The representation of these three-letter IDs changed when Olson (our data providers) tzdata2005r was released.
From this Olson data release onwards these three time zone IDs moved away from the old Java Development Kit (JDK) version 1.1 time zone
representation and became independent new zones. Sun included Olson's updated definitions in subsequent updates and versions of the Java platform. In particular this meant the "EST" zone no longer
observed daylight savings time (DST) rules. Any Java language application that is susceptible to this incompatibility could report
an erroneous time stamp, and be one hour off the expected result during the US daylight savings time period.
For a list of JDK versions that contain tzdata2005r or greater see the question Which JRE version updates include which versions of the Olson data? in the Java SE platform DST FAQ.
The impact and severity of this potential incompatibility should be viewed in perspective. Although certain
customer applications might be coded in a similar way to the failing test case, this coding practice is
unlikely to be widespread. Sun's recommendation is for customers to assess their applications for
impact before concluding that remedial action is necessary. Customers who are still unsure if they are affected should follow "Relief/Workaround" section of the Sun Alert document.
Customers have limited exposure to this incompatibility issue. For a customer to be
affected either one or both of the following conditions need to be true:
- Their Java platform applications use directly the three letter time zone IDs "EST", "HST" and "MST".
Sun documented a warning against doing this in 1998, explaining that since short time zone abbreviations such as "EST" are ambiguous they
should not be used, and that the long names, such as "America/New_York", should be used instead.
Sun has continued to support the short time zone abbreviations from the version 1.2 of the Java platform onwards, to provide compatibility
with Java platform 1.1 applications that were written when the short time zone abbreviations were the only ones available. This backward compatibility support of some three-letter time zone IDs ended with the introduction of new time zone data in late 2005.
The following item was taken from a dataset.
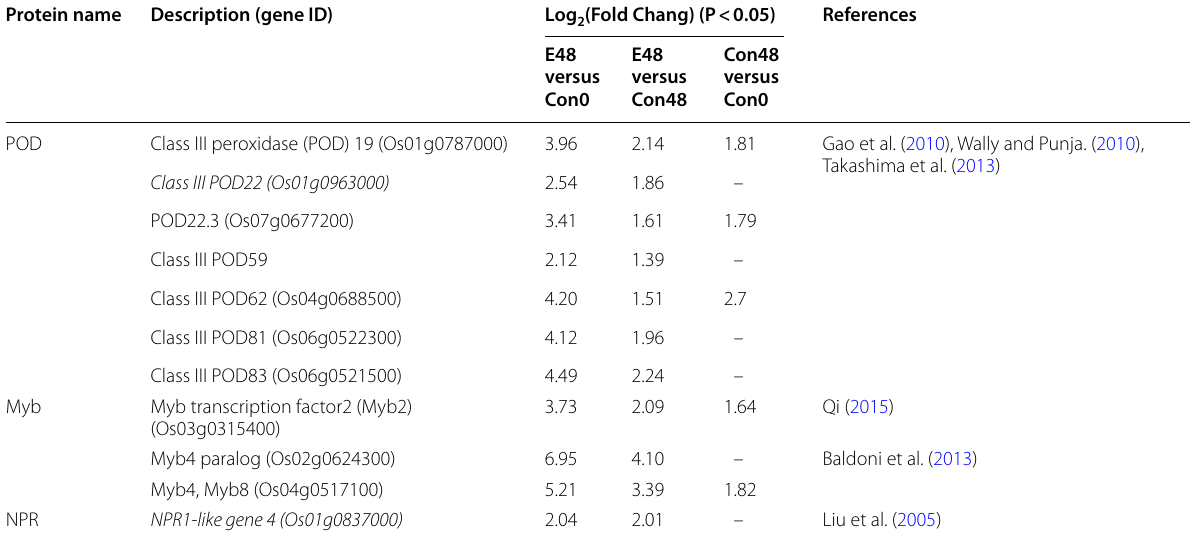
The italic font represents the genes used in qPCR validation in Fig. 8. “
The new incompatibility issue is a result of the Olson data time zone tables
modifying the meaning of "EST" in the Java programming language. The new time zone tables create a new identifier "EST5EDT" to refer to the
(major) part of the Eastern Time Zone area that observes DST. A similar change took place with the meaning
of "MST".
This is documented in bug report:
6466476: "(tz) Introduction of tzdata2005r can introduce incompatility issues with some JDKversion 1.1 3-letter TZ IDs".
- The customer's Java platform applications parse time strings that contain "EDT", "HDT", "MDT".
In limited circumstances, a long time zone representation stamp can be converted to
the deprecated three-letter time zone IDs through internal logic contained in the JDK software's classes.
In particular the
java.text.SimpleDateFormat class exposes the problem. This bug was only discovered recently
and fixes are already under way in all affected Sun JDK update releases.
The bug is limited in as much as for it to be observed, an application needs to be using the SimpleDateFormat class and also be performing calculations on one of the affected three-letter time zone IDs. The problem arises
due to the fact that a time stamp string containing "EDT" or "MDT" is not parsed with the daylight saving offset
(namely, +1 hour), therefore, it produces a wrong time value.
Note : This symptom cannot be observed with "HDT" because Hawaii does not observe DST.
This is documented in bug report
6530336: "(tz) DST bug in latest jdk releases when using EST MST and HST abbreviations".